◆ Provided material
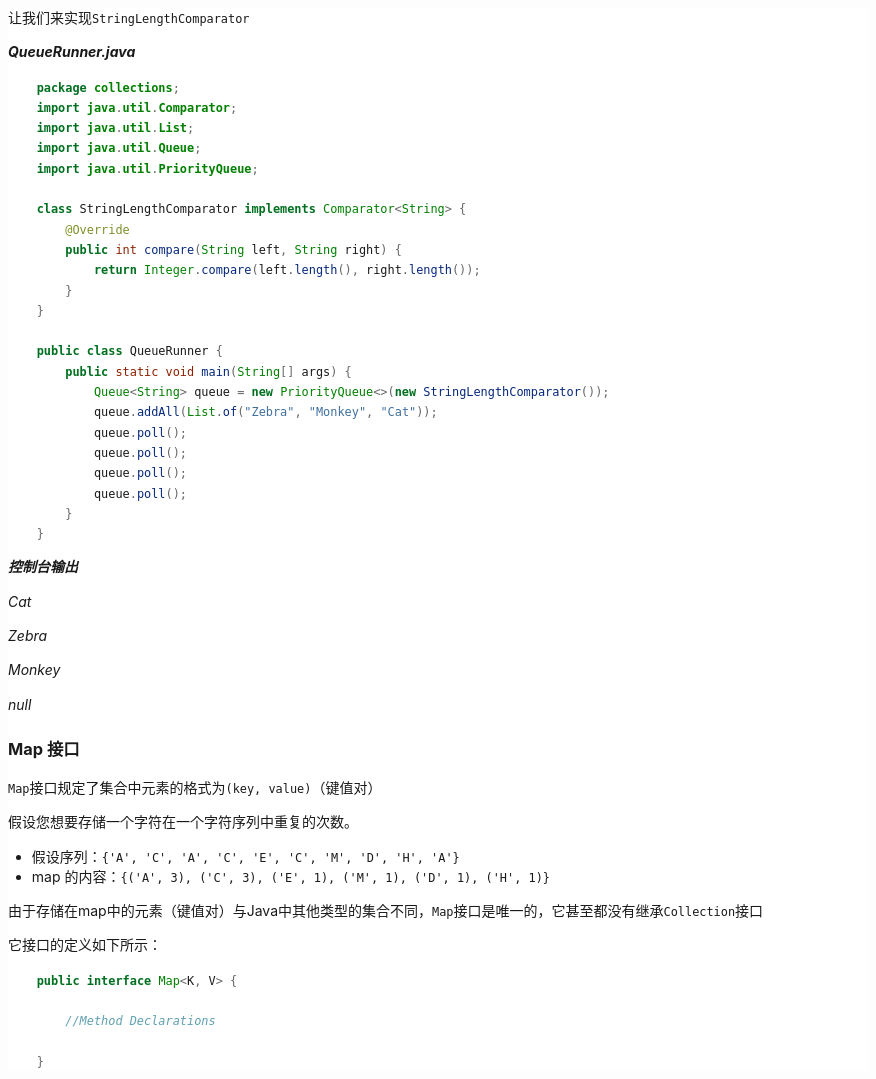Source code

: 让我们来实现`StringLengthComparator`

***QueueRunner.java***

```java
	package collections;
	import java.util.Comparator;
	import java.util.List;
	import java.util.Queue;
	import java.util.PriorityQueue;

	class StringLengthComparator implements Comparator<String> {
		@Override
		public int compare(String left, String right) {
			return Integer.compare(left.length(), right.length());
		}
	}

	public class QueueRunner {
		public static void main(String[] args) {
			Queue<String> queue = new PriorityQueue<>(new StringLengthComparator());
			queue.addAll(List.of("Zebra", "Monkey", "Cat"));
			queue.poll();
			queue.poll();
			queue.poll();
			queue.poll();
		}
	}
```

***控制台输出***

*Cat*

*Zebra*

*Monkey*

*null*

### Map 接口

`Map`接口规定了集合中元素的格式为`(key, value)`（键值对）

假设您想要存储一个字符在一个字符序列中重复的次数。

- 假设序列：`{'A', 'C', 'A', 'C', 'E', 'C', 'M', 'D', 'H', 'A'}`
- map 的内容：`{('A', 3), ('C', 3), ('E', 1), ('M', 1), ('D', 1), ('H', 1)}`

由于存储在map中的元素（键值对）与Java中其他类型的集合不同，`Map`接口是唯一的，它甚至都没有继承`Collection`接口

它接口的定义如下所示：

```java
	public interface Map<K, V> {

		//Method Declarations

	}
```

◆ Your task
Work out how many lines of the entries include the word "left", and respond with that number and nothing more.

◆ Response to the exercise
2